→ **Action item**
Reproduce verbatim the portion of the text on vaccination campaign costs from "Furthermore, the analysis" to "additional human resources.".

[[ Reading text open ]]

The average financial cost per dose of $0.47 observed in this study is lower than estimates from similar campaigns in other low- and middle-income countries. For instance, a typhoid outbreak response (TCV campaign) in Zimbabwe in 2019 reported a financial cost of $0.79 per dose [19], while Malawi’s 2023 integrated campaign yielded a financial cost per dose of $0.49 per dose [20]. The lower cost in Burkina Faso may be attributed to the strategic use of existing infrastructure and the implementation of multiple delivery approaches, which enhanced operational efficiency. Importantly, the financial cost per dose remains within the operational support range provided by Gavi ($0.45–$0.65) [21], suggesting that the campaign was financially viable under current donor frameworks. Nevertheless, the observed cost variability underscores the importance of context-specific budgeting and resource allocation.
A key finding is the predominance of human resources and per diems as cost drivers. Human resources accounted for the majority of economic costs, while per diems dominated financial costs. This pattern aligns with previous studies conducted in similar settings [21–23], where labor-intensive activities significantly influence immunization costs. Vaccine administration emerged as the main activity contributing to economic costs, followed by social mobilization. The latter’s prominence is unique compared to other campaign cost studies [19,20,22]. This reflects the substantial investment made during the campaign to address vaccine hesitancy and engage communities, political leaders, and education stakeholders. This emphasis on communication and outreach is particularly relevant given the increasing skepticism toward vaccines in various contexts.
At the central level, data management was the most resource-intensive activity, driven largely by the printing of over eleven million vaccination cards. This finding highlights the need to explore cost-saving alternatives, such as digital data collection and reporting systems, which could streamline operations and reduce expenditure.
Furthermore, the analysis also revealed that the fixed strategy incurred the highest financial cost per dose, likely due to the lower volume of doses administered through this approach. This suggests the presence of economies of scale [22], where higher throughput leads to reduced unit costs. Conversely, the economic cost per dose for the fixed strategy was lower than for mobile and temporary posts and outreach at regular posts strategies, possibly due to reduced reliance on additional human resources.
Regional disparities in cost were notable, with the East, Centre-North, and North regions—areas affected by insecurity—recording the highest economic costs. These elevated costs are probably due to increased logistical challenges and the need for additional personnel to ensure safe and effective vaccine delivery [22]. The higher opportunity costs in these regions further contribute to the overall economic burden. These findings emphasize the importance of tailoring campaign strategies and resource allocation to the specific needs of vulnerable and hard-to-reach populations.
The inverse relationship between the number of doses administered and financial cost per dose at the CSPS level further supports the existence of economies of scale [22]. Facilities administering larger volumes of vaccines achieved lower per-dose costs, reinforcing the value of optimizing delivery efficiency in future campaigns.
The generalizability of these findings should be interpreted in light of the specific contextual features of Burkina Faso. While some cost drivers—such as increased transport and logistical costs in conflict-affected zones—are context-specific to Burkina Faso, key findings are likely transferable. In particular, the dominance of human resources and per diem payments as major cost drivers, as well as variations by delivery strategy and economies of scale, is consistent with evidence from other low-income settings.

[[ Reading text closed ]]
[[ Extracted records open ]]

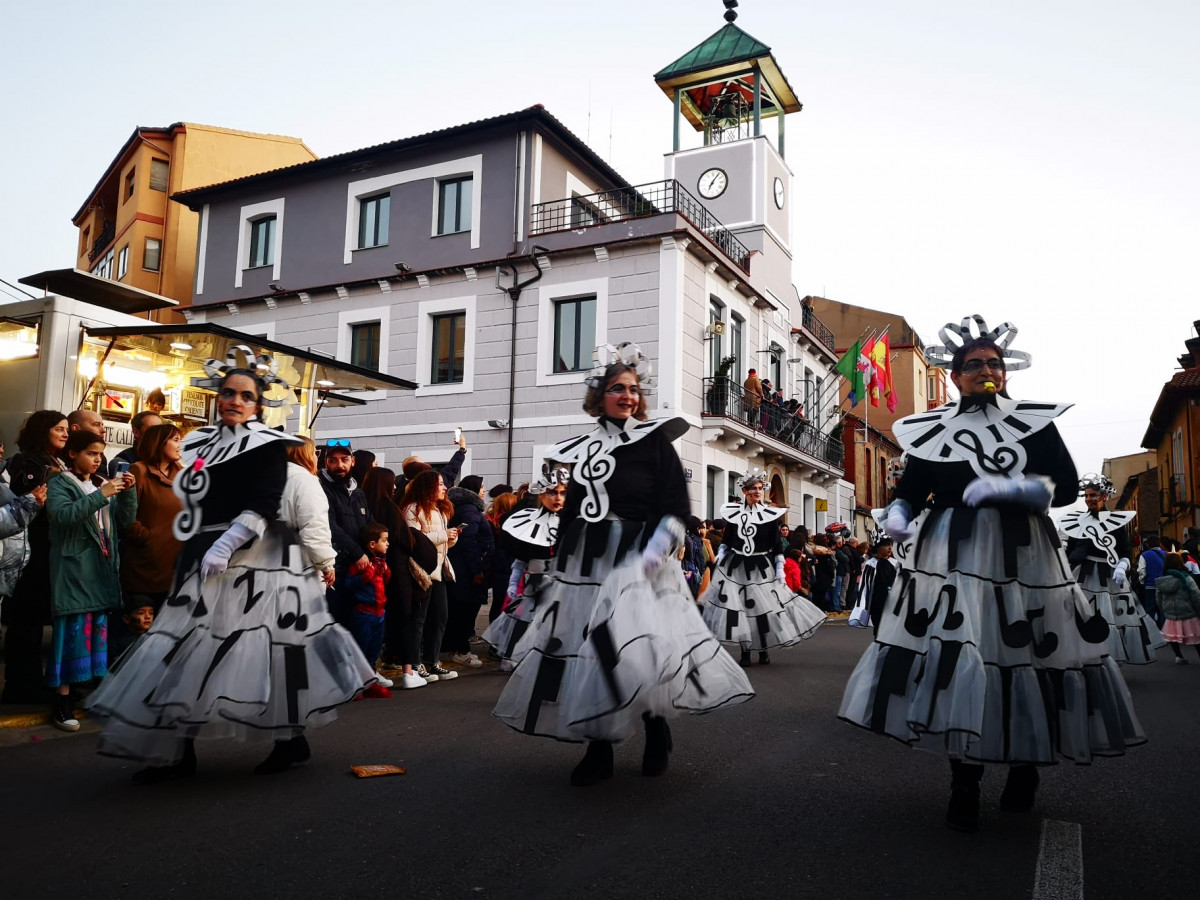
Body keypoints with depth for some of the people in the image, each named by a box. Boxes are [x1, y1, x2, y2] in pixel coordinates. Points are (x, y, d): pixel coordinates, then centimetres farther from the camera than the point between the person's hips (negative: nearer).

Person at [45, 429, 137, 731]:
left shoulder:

[[ Extracted records closed ]]
[[ Extracted records open ]]

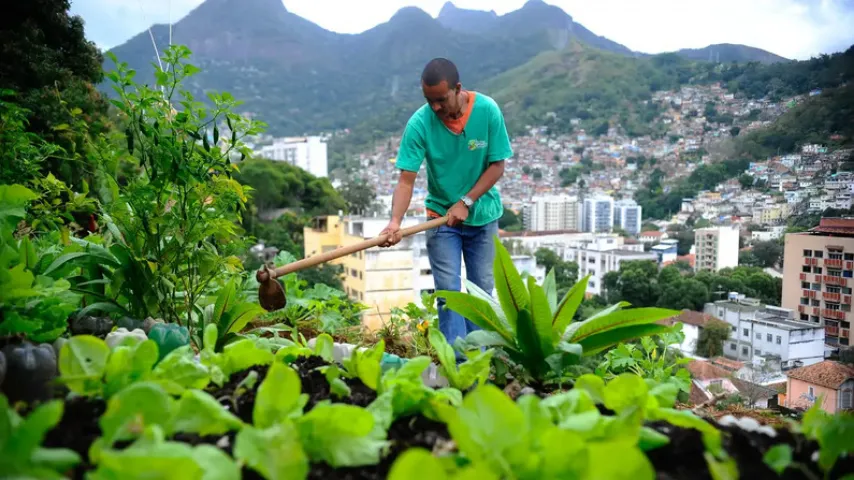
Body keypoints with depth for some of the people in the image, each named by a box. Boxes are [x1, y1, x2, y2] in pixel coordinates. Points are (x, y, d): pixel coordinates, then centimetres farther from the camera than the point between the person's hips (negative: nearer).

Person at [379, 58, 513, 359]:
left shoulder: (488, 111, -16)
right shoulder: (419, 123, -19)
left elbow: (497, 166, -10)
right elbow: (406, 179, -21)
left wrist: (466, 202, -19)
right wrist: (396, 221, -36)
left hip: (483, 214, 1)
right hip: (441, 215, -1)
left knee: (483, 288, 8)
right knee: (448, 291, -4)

[[ Extracted records closed ]]
[[ Extracted records open ]]

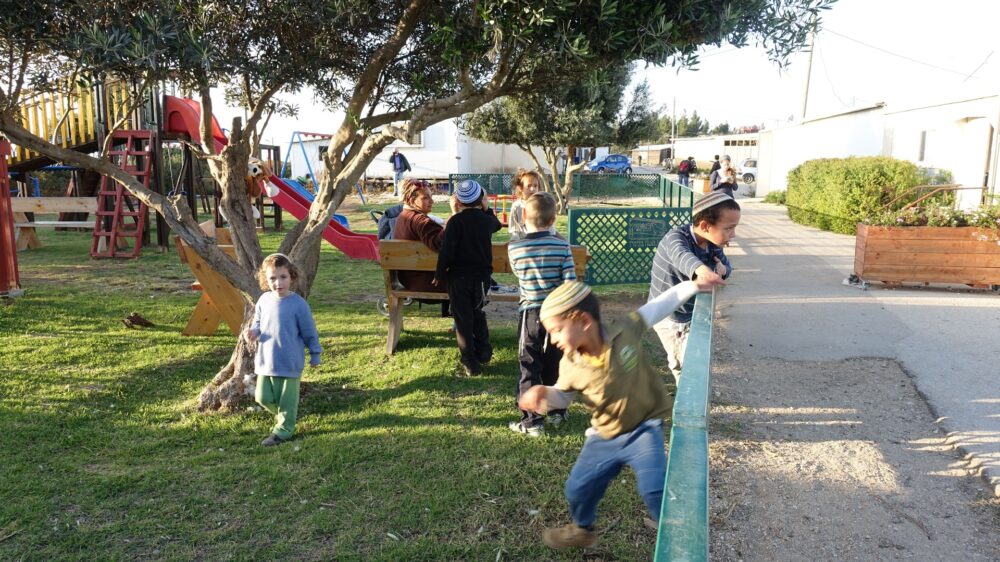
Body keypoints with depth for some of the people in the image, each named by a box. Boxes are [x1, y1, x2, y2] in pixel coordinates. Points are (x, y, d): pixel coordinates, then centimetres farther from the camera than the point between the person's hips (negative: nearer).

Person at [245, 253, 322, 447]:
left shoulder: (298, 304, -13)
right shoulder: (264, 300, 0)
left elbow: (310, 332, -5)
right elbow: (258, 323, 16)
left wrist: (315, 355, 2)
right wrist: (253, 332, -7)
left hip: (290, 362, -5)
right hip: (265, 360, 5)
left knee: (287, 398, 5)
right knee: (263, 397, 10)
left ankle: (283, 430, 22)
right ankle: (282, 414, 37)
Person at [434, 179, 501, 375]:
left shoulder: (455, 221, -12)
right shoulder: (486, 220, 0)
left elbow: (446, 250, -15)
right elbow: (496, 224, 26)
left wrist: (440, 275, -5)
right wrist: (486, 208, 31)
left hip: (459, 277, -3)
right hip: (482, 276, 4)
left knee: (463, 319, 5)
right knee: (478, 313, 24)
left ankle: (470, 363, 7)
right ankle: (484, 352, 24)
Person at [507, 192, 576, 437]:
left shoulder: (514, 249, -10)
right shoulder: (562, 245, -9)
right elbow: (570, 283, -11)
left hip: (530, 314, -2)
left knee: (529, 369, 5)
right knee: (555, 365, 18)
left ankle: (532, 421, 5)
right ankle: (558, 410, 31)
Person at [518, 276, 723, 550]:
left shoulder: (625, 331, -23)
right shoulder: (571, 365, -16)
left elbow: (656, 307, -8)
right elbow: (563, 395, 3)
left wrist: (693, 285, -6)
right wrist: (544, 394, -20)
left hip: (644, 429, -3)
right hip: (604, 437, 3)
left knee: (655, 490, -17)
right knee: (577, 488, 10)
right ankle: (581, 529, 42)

[[ Extracted records closed ]]

→ **Output**
Furthermore, the analysis also revealed that the fixed strategy incurred the highest financial cost per dose, likely due to the lower volume of doses administered through this approach. This suggests the presence of economies of scale [22], where higher throughput leads to reduced unit costs. Conversely, the economic cost per dose for the fixed strategy was lower than for mobile and temporary posts and outreach at regular posts strategies, possibly due to reduced reliance on additional human resources.